Question:

/**
 * You are given the following recursive method signature:

 * public static int countDigits(int number)

 * The method takes an integer number and returns the count of its digits. 

 * Write a recursive implementation of the method countDigits.
 */

public class RecursiveMethods {
    
    public static int countDigits(int number) {
        // Your code here
        
    }

    public static void main(String[] args) {
        int testNumber = 123456;
        System.out.println("Number of digits in " + testNumber + " is: " + countDigits(testNumber));
    }
}

Answer:

public class RecursiveMethods {
    
    public static int countDigits(int number) {
        if (number < 10) {
            return 1;
        } else {
            return 1 + countDigits(number / 10);
        }
    }

    public static void main(String[] args) {
        int testNumber = 123456;
        System.out.println("Number of digits in " + testNumber + " is: " + countDigits(testNumber));
    }
}

Explanation:

The given problem requires us to count the number of digits in a given integer using a recursive method.

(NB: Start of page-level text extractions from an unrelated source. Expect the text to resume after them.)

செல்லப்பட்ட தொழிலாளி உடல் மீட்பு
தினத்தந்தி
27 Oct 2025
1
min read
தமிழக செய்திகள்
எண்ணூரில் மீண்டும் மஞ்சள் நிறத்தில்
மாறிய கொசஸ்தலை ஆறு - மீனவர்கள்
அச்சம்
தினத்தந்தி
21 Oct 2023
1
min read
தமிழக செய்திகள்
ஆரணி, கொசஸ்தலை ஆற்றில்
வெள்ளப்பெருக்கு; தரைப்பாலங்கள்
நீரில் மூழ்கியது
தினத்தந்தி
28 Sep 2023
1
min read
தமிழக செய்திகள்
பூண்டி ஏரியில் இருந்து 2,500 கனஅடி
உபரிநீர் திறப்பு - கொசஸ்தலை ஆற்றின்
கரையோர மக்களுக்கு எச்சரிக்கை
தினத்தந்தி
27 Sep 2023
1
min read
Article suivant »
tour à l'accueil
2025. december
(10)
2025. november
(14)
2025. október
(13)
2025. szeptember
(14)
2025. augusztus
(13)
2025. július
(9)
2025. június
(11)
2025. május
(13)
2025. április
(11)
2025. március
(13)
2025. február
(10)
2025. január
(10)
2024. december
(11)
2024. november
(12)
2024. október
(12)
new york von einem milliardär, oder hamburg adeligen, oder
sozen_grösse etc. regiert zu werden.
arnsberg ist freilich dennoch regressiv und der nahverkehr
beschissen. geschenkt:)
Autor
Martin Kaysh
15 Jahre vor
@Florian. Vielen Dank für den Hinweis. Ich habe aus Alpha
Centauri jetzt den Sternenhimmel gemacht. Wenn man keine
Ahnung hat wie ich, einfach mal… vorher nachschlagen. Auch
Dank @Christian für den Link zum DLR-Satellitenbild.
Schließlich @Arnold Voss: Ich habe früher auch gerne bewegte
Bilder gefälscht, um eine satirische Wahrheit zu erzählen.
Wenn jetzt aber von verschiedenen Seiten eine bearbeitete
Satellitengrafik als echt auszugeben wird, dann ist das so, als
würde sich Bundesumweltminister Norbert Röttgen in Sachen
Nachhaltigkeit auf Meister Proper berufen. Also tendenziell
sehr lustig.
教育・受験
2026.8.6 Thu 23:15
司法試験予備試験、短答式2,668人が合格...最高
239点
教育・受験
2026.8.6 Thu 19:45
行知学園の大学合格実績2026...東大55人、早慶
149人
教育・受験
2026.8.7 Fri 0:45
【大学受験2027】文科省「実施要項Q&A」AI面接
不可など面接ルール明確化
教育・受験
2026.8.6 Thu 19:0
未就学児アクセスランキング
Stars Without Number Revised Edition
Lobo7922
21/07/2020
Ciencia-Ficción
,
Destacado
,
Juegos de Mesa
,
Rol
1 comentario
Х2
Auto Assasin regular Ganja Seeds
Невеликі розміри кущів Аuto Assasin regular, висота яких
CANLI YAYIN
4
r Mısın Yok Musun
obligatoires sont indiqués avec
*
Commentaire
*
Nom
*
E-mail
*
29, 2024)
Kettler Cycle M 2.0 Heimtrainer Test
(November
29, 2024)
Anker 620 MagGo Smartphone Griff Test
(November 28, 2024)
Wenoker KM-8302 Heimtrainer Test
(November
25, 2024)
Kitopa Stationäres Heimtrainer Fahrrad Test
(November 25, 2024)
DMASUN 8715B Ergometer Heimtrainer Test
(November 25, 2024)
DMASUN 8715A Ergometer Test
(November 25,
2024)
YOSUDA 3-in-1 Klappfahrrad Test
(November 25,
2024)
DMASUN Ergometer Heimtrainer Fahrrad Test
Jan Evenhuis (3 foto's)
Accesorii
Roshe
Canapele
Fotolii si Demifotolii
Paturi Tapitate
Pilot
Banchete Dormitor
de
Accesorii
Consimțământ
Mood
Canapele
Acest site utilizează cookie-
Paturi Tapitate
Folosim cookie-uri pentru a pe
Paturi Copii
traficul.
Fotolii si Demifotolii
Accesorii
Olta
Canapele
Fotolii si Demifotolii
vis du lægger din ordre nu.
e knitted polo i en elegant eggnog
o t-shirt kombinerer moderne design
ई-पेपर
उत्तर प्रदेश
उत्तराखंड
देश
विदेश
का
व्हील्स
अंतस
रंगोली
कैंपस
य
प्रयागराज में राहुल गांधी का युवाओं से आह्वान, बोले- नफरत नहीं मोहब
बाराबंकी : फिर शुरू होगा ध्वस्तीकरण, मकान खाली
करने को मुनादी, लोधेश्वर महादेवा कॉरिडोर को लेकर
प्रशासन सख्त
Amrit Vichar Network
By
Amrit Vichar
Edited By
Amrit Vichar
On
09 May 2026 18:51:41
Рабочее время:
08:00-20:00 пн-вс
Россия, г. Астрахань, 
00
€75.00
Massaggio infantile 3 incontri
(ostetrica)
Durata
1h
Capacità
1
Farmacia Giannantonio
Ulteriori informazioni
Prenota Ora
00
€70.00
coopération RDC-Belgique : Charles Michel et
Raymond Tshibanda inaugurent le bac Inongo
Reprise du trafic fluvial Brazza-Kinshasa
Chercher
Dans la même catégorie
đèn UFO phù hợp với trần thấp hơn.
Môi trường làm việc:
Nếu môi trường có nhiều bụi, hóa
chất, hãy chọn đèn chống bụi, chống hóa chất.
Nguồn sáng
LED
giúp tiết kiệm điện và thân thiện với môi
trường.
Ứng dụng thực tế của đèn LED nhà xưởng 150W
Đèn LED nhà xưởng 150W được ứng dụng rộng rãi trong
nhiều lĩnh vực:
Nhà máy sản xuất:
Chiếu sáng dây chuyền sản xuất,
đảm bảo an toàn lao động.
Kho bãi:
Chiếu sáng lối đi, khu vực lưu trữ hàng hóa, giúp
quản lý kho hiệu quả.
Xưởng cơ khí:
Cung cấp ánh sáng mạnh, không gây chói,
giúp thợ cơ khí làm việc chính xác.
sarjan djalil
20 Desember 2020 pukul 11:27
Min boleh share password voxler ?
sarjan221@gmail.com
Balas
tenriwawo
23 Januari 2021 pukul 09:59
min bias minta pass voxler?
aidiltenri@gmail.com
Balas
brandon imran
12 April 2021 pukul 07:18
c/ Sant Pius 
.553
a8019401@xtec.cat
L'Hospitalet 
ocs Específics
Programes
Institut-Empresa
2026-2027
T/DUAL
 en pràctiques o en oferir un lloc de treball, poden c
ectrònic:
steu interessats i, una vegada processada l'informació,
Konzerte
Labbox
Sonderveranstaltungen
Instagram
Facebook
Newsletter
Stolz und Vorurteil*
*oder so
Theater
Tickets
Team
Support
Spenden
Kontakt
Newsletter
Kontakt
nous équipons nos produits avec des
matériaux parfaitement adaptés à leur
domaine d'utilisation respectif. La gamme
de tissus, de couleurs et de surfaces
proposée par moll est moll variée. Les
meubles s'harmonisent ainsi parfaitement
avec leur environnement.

To solve this problem recursively, we need to consider the base case and the recursive case.

• Base Case: If the number is less than 10 (i.e., it is a single digit number), we can simply return 1, as it has only one digit.
• Recursive Case: For numbers greater than or equal to 10, we can use integer division by 10 (number / 10) to remove the last digit. Then, we recursively call the countDigits method on the remaining number and add 1 to the result to account for the removed digit.

Let's take an example and trace the execution of the recursive calls:

For testNumber = 123456:

1. countDigits(123456) calls countDigits(12345) and adds 1.
2. countDigits(12345) calls countDigits(1234) and adds 1.
3. countDigits(1234) calls countDigits(123) and adds 1.
4. countDigits(123) calls countDigits(12) and adds 1.
5. countDigits(12) calls countDigits(1) and adds 1.
6. countDigits(1) returns 1 as it is less than 10.
7. countDigits(12) adds 1 to the result of countDigits(1) and returns 2.
8. countDigits(123) adds 1 to the result of countDigits(12) and returns 3.
9. countDigits(1234) adds 1 to the result of countDigits(123) and returns 4.
10. countDigits(12345) adds 1 to the result of countDigits(1234) and returns 5.
11. countDigits(123456) adds 1 to the result of countDigits(12345) and returns 6.

Finally, the output will be:

Number of digits in 123456 is: 6

The recursive implementation correctly counts the number of digits in the given integer.